* _Required task_:
Please copy every one of the items below line for line, without changing anything.

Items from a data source
#####

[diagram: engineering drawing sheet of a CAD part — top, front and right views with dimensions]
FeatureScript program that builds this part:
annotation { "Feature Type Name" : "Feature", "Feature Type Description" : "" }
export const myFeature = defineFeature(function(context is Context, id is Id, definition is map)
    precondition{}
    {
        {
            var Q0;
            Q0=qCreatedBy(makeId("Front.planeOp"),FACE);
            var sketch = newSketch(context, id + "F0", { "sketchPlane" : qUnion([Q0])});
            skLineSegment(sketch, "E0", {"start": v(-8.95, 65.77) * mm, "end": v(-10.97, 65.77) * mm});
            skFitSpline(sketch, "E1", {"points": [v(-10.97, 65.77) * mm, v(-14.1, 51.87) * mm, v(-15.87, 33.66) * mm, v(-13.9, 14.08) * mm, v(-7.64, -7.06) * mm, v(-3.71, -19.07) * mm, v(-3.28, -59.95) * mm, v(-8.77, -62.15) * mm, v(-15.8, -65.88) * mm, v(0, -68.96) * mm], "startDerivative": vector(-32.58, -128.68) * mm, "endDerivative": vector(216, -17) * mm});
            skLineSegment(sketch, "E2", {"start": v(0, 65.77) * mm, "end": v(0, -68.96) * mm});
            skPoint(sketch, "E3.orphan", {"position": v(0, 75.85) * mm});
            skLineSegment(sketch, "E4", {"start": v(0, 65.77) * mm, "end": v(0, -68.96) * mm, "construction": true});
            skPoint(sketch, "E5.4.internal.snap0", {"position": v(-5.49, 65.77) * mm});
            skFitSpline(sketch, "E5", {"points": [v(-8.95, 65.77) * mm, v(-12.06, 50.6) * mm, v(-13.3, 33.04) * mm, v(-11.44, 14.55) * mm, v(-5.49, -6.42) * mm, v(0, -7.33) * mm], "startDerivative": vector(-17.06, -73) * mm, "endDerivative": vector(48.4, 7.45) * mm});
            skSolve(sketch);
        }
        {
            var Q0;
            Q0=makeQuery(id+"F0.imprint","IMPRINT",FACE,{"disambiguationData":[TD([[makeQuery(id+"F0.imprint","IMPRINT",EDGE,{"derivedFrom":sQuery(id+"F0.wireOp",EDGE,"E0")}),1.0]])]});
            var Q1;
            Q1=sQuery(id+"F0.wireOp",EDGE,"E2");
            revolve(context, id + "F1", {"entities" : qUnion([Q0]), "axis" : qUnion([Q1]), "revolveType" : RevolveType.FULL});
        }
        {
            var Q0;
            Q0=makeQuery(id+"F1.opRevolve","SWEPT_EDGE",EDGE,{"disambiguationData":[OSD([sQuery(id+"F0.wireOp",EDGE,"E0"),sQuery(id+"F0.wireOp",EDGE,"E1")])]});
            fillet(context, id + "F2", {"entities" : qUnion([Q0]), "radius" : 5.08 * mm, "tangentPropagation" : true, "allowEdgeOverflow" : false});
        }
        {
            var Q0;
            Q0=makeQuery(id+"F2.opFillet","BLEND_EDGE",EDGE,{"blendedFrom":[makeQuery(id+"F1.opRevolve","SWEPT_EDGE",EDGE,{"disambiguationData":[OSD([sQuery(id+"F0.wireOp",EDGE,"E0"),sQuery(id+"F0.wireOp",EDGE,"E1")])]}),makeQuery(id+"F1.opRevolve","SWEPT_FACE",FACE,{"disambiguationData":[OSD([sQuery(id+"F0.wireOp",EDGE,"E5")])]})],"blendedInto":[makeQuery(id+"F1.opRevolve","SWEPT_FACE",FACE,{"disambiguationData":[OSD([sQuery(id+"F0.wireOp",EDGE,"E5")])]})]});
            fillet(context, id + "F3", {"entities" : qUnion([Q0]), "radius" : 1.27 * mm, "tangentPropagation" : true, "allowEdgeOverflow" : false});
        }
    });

#####

* _Output of the task_:
[diagram: engineering drawing sheet of a CAD part — top, front and right views with dimensions]
FeatureScript program that builds this part:
annotation { "Feature Type Name" : "Feature", "Feature Type Description" : "" }
export const myFeature = defineFeature(function(context is Context, id is Id, definition is map)
    precondition{}
    {
        {
            var Q0;
            Q0=qCreatedBy(makeId("Front.planeOp"),FACE);
            var sketch = newSketch(context, id + "F0", { "sketchPlane" : qUnion([Q0])});
            skLineSegment(sketch, "E0", {"start": v(-8.95, 65.77) * mm, "end": v(-10.97, 65.77) * mm});
            skFitSpline(sketch, "E1", {"points": [v(-10.97, 65.77) * mm, v(-14.1, 51.87) * mm, v(-15.87, 33.66) * mm, v(-13.9, 14.08) * mm, v(-7.64, -7.06) * mm, v(-3.71, -19.07) * mm, v(-3.28, -59.95) * mm, v(-8.77, -62.15) * mm, v(-15.8, -65.88) * mm, v(0, -68.96) * mm], "startDerivative": vector(-32.58, -128.68) * mm, "endDerivative": vector(216, -17) * mm});
            skLineSegment(sketch, "E2", {"start": v(0, 65.77) * mm, "end": v(0, -68.96) * mm});
            skPoint(sketch, "E3.orphan", {"position": v(0, 75.85) * mm});
            skLineSegment(sketch, "E4", {"start": v(0, 65.77) * mm, "end": v(0, -68.96) * mm, "construction": true});
            skPoint(sketch, "E5.4.internal.snap0", {"position": v(-5.49, 65.77) * mm});
            skFitSpline(sketch, "E5", {"points": [v(-8.95, 65.77) * mm, v(-12.06, 50.6) * mm, v(-13.3, 33.04) * mm, v(-11.44, 14.55) * mm, v(-5.49, -6.42) * mm, v(0, -7.33) * mm], "startDerivative": vector(-17.06, -73) * mm, "endDerivative": vector(48.4, 7.45) * mm});
            skSolve(sketch);
        }
        {
            var Q0;
            Q0=makeQuery(id+"F0.imprint","IMPRINT",FACE,{"disambiguationData":[TD([[makeQuery(id+"F0.imprint","IMPRINT",EDGE,{"derivedFrom":sQuery(id+"F0.wireOp",EDGE,"E0")}),1.0]])]});
            var Q1;
            Q1=sQuery(id+"F0.wireOp",EDGE,"E2");
            revolve(context, id + "F1", {"entities" : qUnion([Q0]), "axis" : qUnion([Q1]), "revolveType" : RevolveType.FULL});
        }
        {
            var Q0;
            Q0=makeQuery(id+"F1.opRevolve","SWEPT_EDGE",EDGE,{"disambiguationData":[OSD([sQuery(id+"F0.wireOp",EDGE,"E0"),sQuery(id+"F0.wireOp",EDGE,"E1")])]});
            fillet(context, id + "F2", {"entities" : qUnion([Q0]), "radius" : 5.08 * mm, "tangentPropagation" : true, "allowEdgeOverflow" : false});
        }
        {
            var Q0;
            Q0=makeQuery(id+"F2.opFillet","BLEND_EDGE",EDGE,{"blendedFrom":[makeQuery(id+"F1.opRevolve","SWEPT_EDGE",EDGE,{"disambiguationData":[OSD([sQuery(id+"F0.wireOp",EDGE,"E0"),sQuery(id+"F0.wireOp",EDGE,"E1")])]}),makeQuery(id+"F1.opRevolve","SWEPT_FACE",FACE,{"disambiguationData":[OSD([sQuery(id+"F0.wireOp",EDGE,"E5")])]})],"blendedInto":[makeQuery(id+"F1.opRevolve","SWEPT_FACE",FACE,{"disambiguationData":[OSD([sQuery(id+"F0.wireOp",EDGE,"E5")])]})]});
            fillet(context, id + "F3", {"entities" : qUnion([Q0]), "radius" : 1.27 * mm, "tangentPropagation" : true, "allowEdgeOverflow" : false});
        }
    });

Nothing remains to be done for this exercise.